Damage Can Start Before Diabetes
One of the most important things to understand about prediabetes is that it’s not a harmless waiting room. Blood sugar levels that are consistently above normal, even if they’re below the diabetes threshold, can begin damaging small blood vessels throughout your body. This means the complications traditionally associated with diabetes, including nerve damage, early kidney changes, and damage to the tiny blood vessels in the eyes, can start developing during the prediabetes stage. The mechanism involves sugar building up inside cells and triggering several toxic pathways that gradually injure tissues. This is why acting on a prediabetes diagnosis matters, even though the word “pre” makes it sound like nothing has happened yet.
How Diet Affects Blood Sugar
Dietary changes are the single most effective tool for managing prediabetes, and the approach doesn’t require extreme restriction. Johns Hopkins Medicine points to the Mediterranean diet as the gold standard for people with prediabetes, emphasizing whole grains, lean protein, and healthy fats. A practical way to structure meals is the plate method: fill half your plate with nonstarchy vegetables like leafy greens, one quarter with whole grains such as brown rice or quinoa, and one quarter with lean protein like chicken, fish, or tofu.
Fiber plays a major role in slowing sugar absorption, and the daily target is 25 to 30 grams from a variety of fruits, vegetables, and whole grains. On the sugar side, the American Heart Association recommends that people at risk for diabetes limit added sugar to less than 25 grams per day for women (about six teaspoons) and less than 36 grams for men (about nine teaspoons). When reading nutrition labels, a useful rule of thumb is to choose products where sugar makes up 5% or less of the daily value and avoid anything at 20% or higher.
Exercise and Weight Loss Targets
The landmark Diabetes Prevention Program trial established two specific, achievable goals that dramatically reduce the risk of progressing to type 2 diabetes: lose 7% of your body weight and get at least 150 minutes of moderate physical activity per week. For someone weighing 200 pounds, that’s a loss of just 14 pounds. The activity goal translates to roughly 30 minutes of brisk walking five days a week, burning about 700 calories per week through movement. These lifestyle changes reduced the risk of developing diabetes by 58% in the trial, which was more effective than medication.
When Medication Enters the Picture
Lifestyle changes are the first-line approach, but some people also benefit from medication. Metformin, a drug that helps the body use insulin more effectively, is most likely to be recommended for people under 60 with a BMI of 35 or higher, those whose fasting blood sugar or A1C sits at the higher end of the prediabetes range (A1C of 6% or above), and women who had gestational diabetes during pregnancy. For most other people with prediabetes, the evidence favors diet and exercise as the primary strategy, with medication reserved for those at highest risk of progressing.
What Reversal Actually Looks Like
Prediabetes is one of the few conditions where the trajectory is genuinely in your hands.

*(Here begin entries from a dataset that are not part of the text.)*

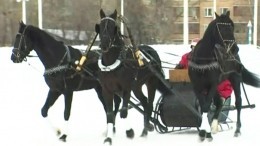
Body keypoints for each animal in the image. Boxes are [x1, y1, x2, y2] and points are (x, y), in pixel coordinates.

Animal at [95, 9, 165, 145]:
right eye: (100, 26)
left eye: (112, 27)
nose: (104, 44)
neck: (113, 63)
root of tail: (151, 51)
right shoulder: (107, 90)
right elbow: (110, 115)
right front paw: (108, 138)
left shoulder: (126, 88)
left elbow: (123, 112)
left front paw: (129, 132)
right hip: (137, 87)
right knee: (144, 101)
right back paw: (146, 128)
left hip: (151, 82)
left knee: (149, 104)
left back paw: (145, 131)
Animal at [188, 11, 260, 141]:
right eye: (221, 28)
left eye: (232, 26)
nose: (235, 48)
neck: (203, 60)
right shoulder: (197, 86)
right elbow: (203, 105)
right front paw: (204, 131)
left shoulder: (212, 84)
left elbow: (206, 106)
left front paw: (206, 131)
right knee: (219, 102)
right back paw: (215, 125)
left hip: (235, 78)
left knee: (238, 102)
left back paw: (237, 130)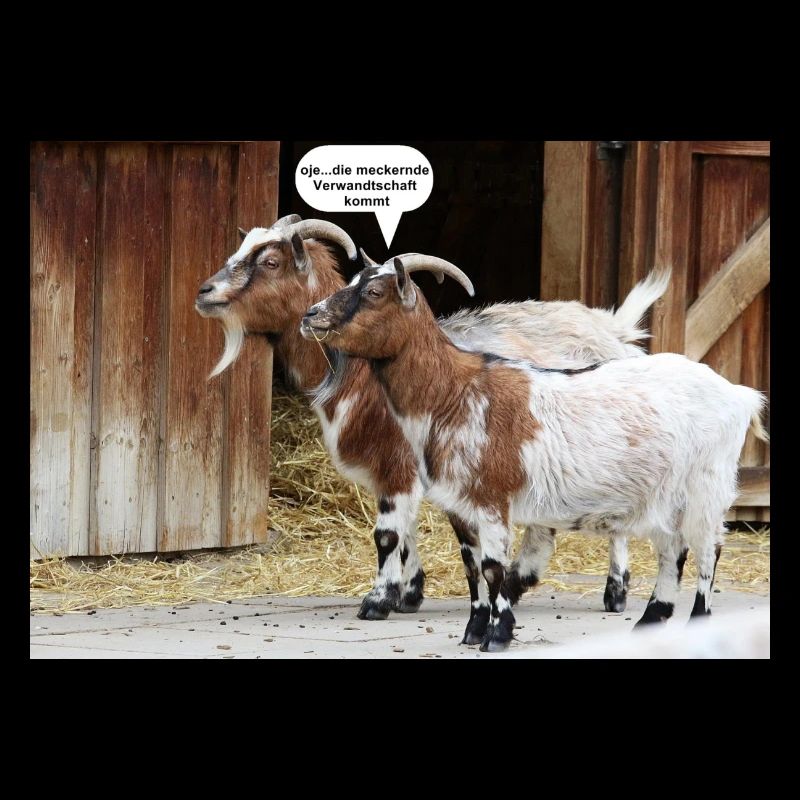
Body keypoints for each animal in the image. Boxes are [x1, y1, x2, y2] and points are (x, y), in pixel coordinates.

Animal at [195, 215, 668, 621]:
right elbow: (406, 532)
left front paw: (378, 600)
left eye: (270, 262)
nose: (205, 291)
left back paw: (614, 590)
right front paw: (410, 593)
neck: (362, 376)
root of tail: (614, 331)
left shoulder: (399, 463)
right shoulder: (396, 468)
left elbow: (387, 533)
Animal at [301, 257, 768, 651]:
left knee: (708, 548)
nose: (311, 315)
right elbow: (472, 566)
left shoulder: (493, 498)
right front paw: (474, 630)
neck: (455, 392)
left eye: (374, 292)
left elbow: (494, 568)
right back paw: (651, 620)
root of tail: (739, 394)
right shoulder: (461, 503)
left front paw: (498, 635)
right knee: (673, 549)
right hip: (665, 490)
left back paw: (695, 620)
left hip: (708, 482)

A large pooled analysis of 19 studies found that over 10 years, more than a third of people with prediabetes returned to normal blood sugar levels, while only about one in eight progressed to type 2 diabetes. The rest stayed in the prediabetes range. The people most likely to reverse course were those who made sustained changes to their weight and activity levels. Reversal doesn’t require perfection. It requires consistent, moderate changes maintained over time.